И тут только мои папа и мама узнали  о вероломном вранье их дочери. Были, конечно, и беседы, и слезы, и наказания, и обещания, что такое не повторится. Но… повторилось. И теперь уже тайное сразу же становилось явным, потому что договорились, что каждый мой урок будет фиксироваться в тетрадке, которую завели специально как дневник. Так бесславно закончилось моё музыкальное обучение. Лет через семь или восемь, когда моей сестре купили инструмент, я многое вспомнила из того, чему меня учили, но все, что  я играла, подбиралось мной по слуху, нот я по -  прежнему  не признавала, хотя, оказывается, знала их.
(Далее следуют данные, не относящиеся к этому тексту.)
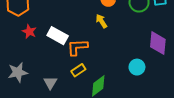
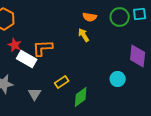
white rectangle: (58, 36) -> (27, 59), moved
orange L-shape: (77, 47) -> (43, 48), moved

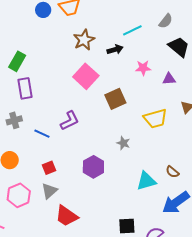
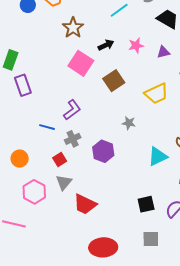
black arrow: (115, 49) -> (106, 45), moved
gray cross: (14, 120) -> (73, 139), moved

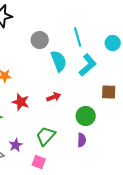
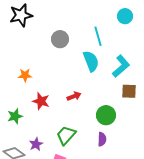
cyan circle: (113, 43) -> (125, 16), moved
cyan semicircle: (59, 61) -> (91, 61), moved
cyan L-shape: (88, 65) -> (121, 66), moved

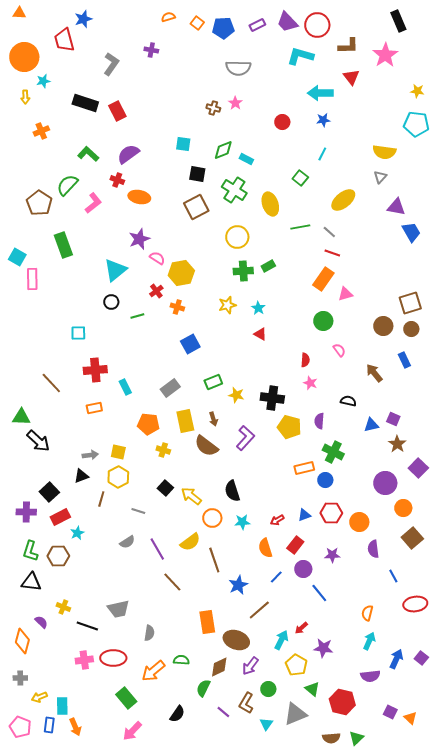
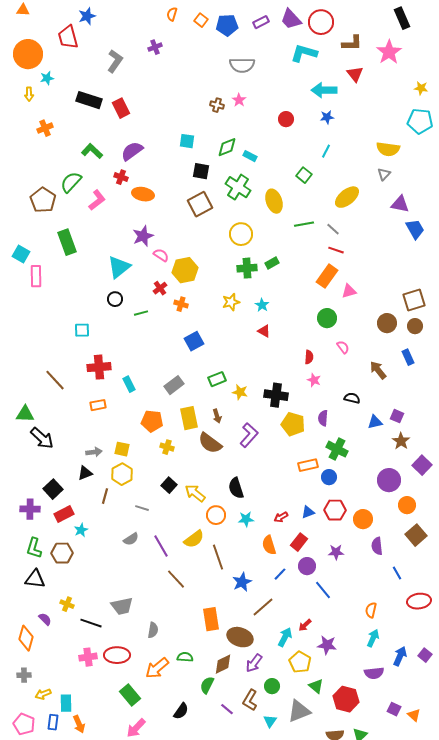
orange semicircle: (168, 17) -> (172, 14), turned -56
purple cross: (151, 50) -> (155, 47), turned -32

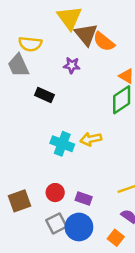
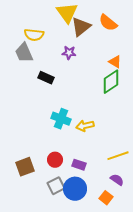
brown triangle: (86, 34) -> (81, 27), turned 30
orange semicircle: (104, 42) -> (108, 23), moved
yellow arrow: (91, 139) -> (85, 126), moved

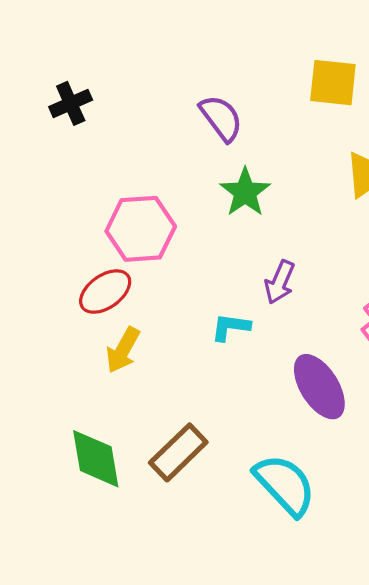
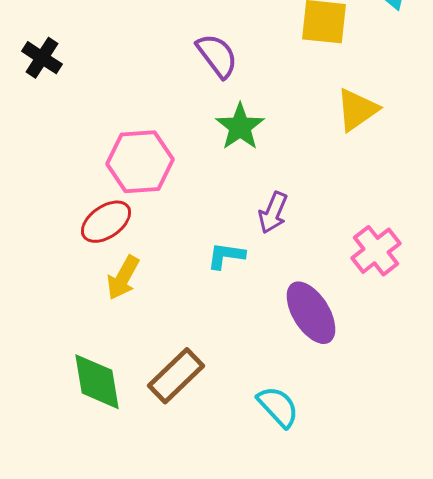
black cross: (71, 103) -> (42, 58), moved, turned -33
cyan semicircle: (285, 485) -> (278, 407), size x0.7

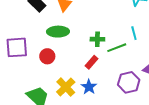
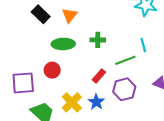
green cross: (97, 39) -> (98, 40), moved
purple square: (17, 47) -> (23, 83), moved
purple hexagon: (129, 82) -> (124, 89), moved

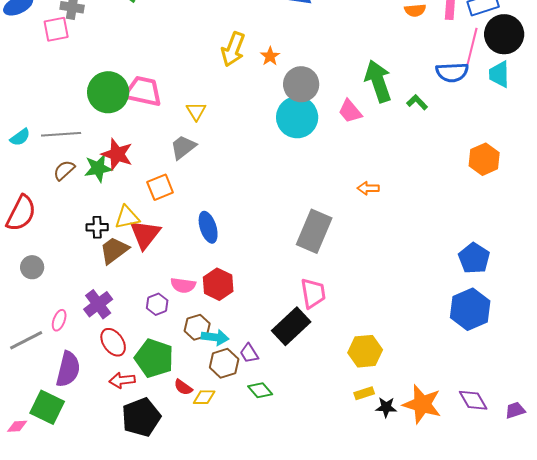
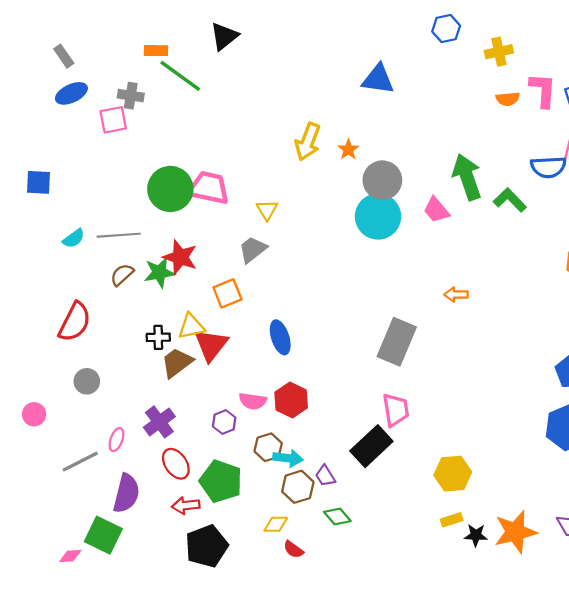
green L-shape: (417, 102) -> (510, 200), size x1.4
red semicircle: (183, 387) -> (293, 549), moved
orange star: (422, 404) -> (515, 532), turned -30

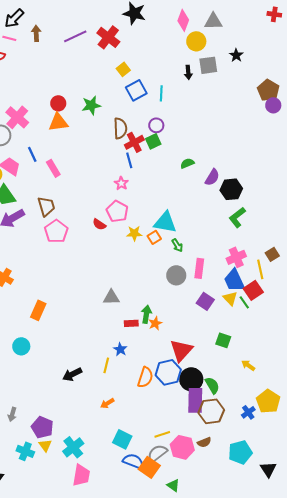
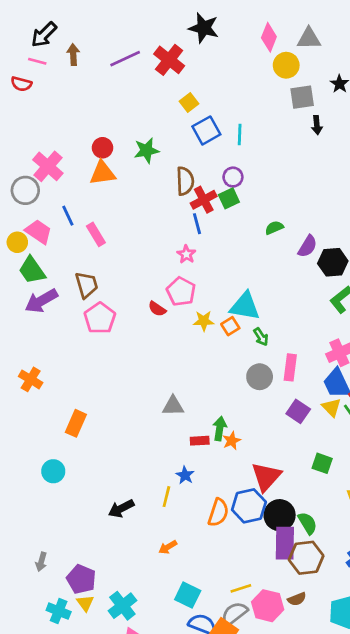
black arrow: (188, 72) -> (317, 125), moved

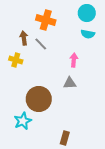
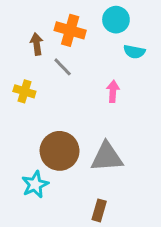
cyan circle: (87, 13) -> (116, 20), moved
brown arrow: (24, 38) -> (37, 44), moved
gray triangle: (70, 83) -> (107, 157), moved, size x1.6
Я играла вовсе не классику, а модные тогда песенки и мелодии.
А пока – я свободна, и меня записывают в какой-то клуб в детский хор под аккордеон. Туда я ходила с удовольствием. Бобику тоже нравилось. Ему не приходилось долго ждать меня на тротуаре, он запросто пробегал следом за мной прямо в тесную комнату, где занимался наш детский хор. Несколько дней он, забившись под стулья, терпеливо ждал в течение всей репетиции, время от времени потираясь о мои ноги или нежно покусывая меня чуть выше пятки. Но со временем, освоившись, он стал понемногу высовывать морду, и, однажды решил, что можно просто посидеть рядом. Вот тут и сработал его музыкальный собачий инстинкт. Пока руководитель хора просто проигрывал вступление, пес беспокойно подрагивал спиной, но стоило нам начать петь, Бобик поднял вверх свою рыжую мордочку и  самозабвенно завыл. Мы в недоумении перестали петь, музыка тоже прервалась, и Бобик спокойно улегся у моих ног.  Мы начали песню  сначала. И Бобик вступил в пение вместе с нами. Когда всем стало ясно, что нам  славно помогает петь Бобик, хохоту было много, но и негодованию руководителя хора тоже не было предела. Бобика с трудом удалось выдворить из комнаты, но он сел с той стороны закрытой двери и все равно подвывал, да так громко, что его было слышно ещё больше, чем, если бы он был  рядом. Репетиция была сорвана, а мне было категорически заявлено, что в следующий раз или я прихожу без Бобика или совсем не прихожу. Мне не хотелось, чтобы меня выгнали из хора. Эти занятия мне нравились намного больше, чем игра на фортепиано. Было интересно общаться с ребятами, у меня неплохо получалась вторая партия в хоре, меня хвалили, да и вообще мне нравилось петь. Поэтому в следующий раз я зазвала Бобика в один из многочисленных сараев хозяйки в нашем дворе, изловчилась выскочить одна без пса наружу, а дверь сарая подперла большой толстой доской. И убежала на репетицию, довольная, что так здорово перехитрила рыжего. Началась репетиция. Руководитель спросил меня, где собака, самолично посмотрел под стулья, убедившись, что я не вру, начал играть. Мы запели, невольно прислушиваясь, не раздастся ли вой за дверью.  Воя не слышно. Все в порядке.  Вскоре мы уже забыли о Бобике, занятие вошли в своё обычное русло, мы окончательно успокоились. И напрасно. Когда мы благополучно приступили к освоению второй новой песни, после небольшого вступления аккордеона, мы услыхали, что за дверью нам неистово помогает петь мой Бобик.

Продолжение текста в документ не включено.